WHAT YOU HAVE TO DO:
Set down the data below exactly; pictures stay out.

DATA PROVIDED:
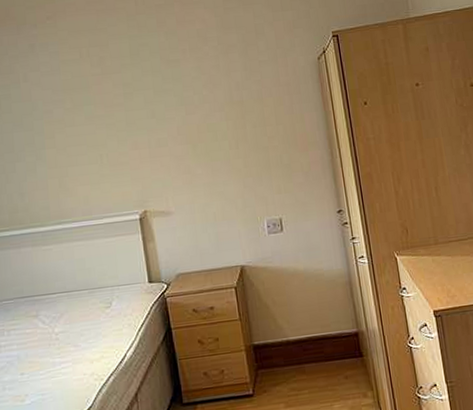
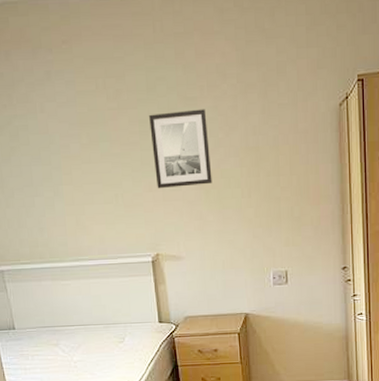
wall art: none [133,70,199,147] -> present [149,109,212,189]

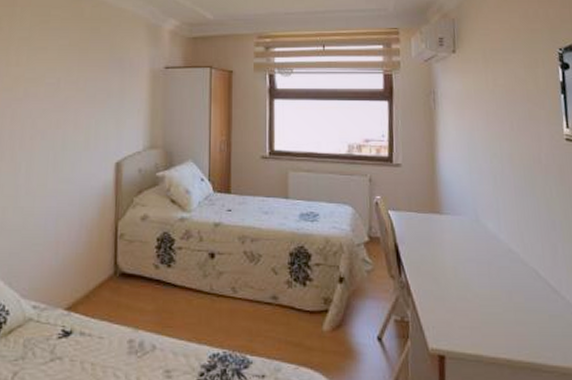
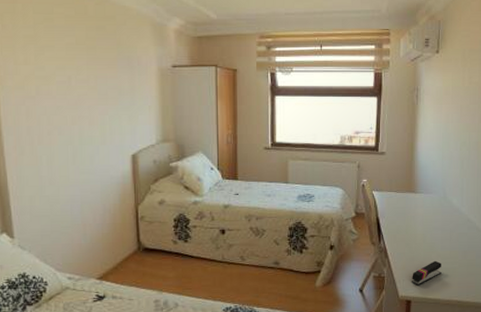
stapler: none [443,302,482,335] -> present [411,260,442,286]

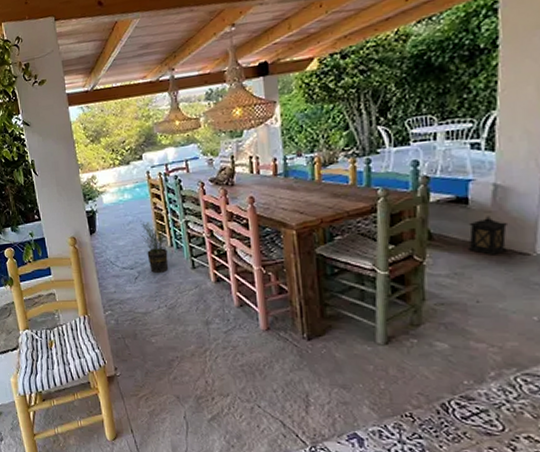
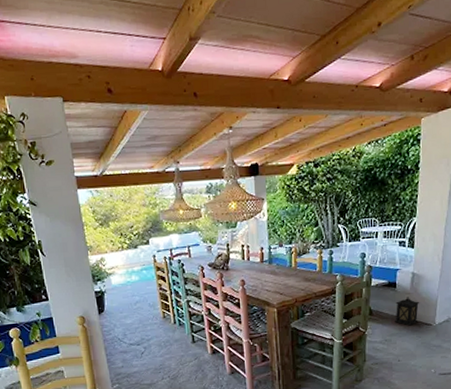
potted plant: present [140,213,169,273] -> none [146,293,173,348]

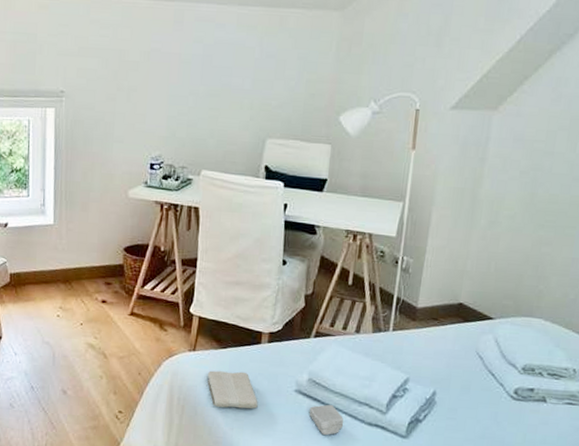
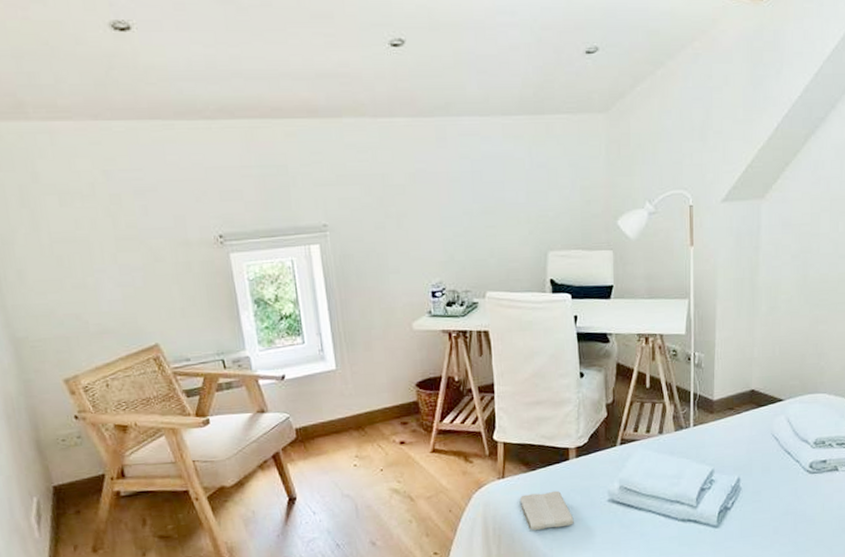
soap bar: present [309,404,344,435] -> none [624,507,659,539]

ANSWER TO THE EXERCISE:
wall art: none [133,70,199,147] -> present [149,109,212,189]

stapler: none [443,302,482,335] -> present [411,260,442,286]

potted plant: present [140,213,169,273] -> none [146,293,173,348]

soap bar: present [309,404,344,435] -> none [624,507,659,539]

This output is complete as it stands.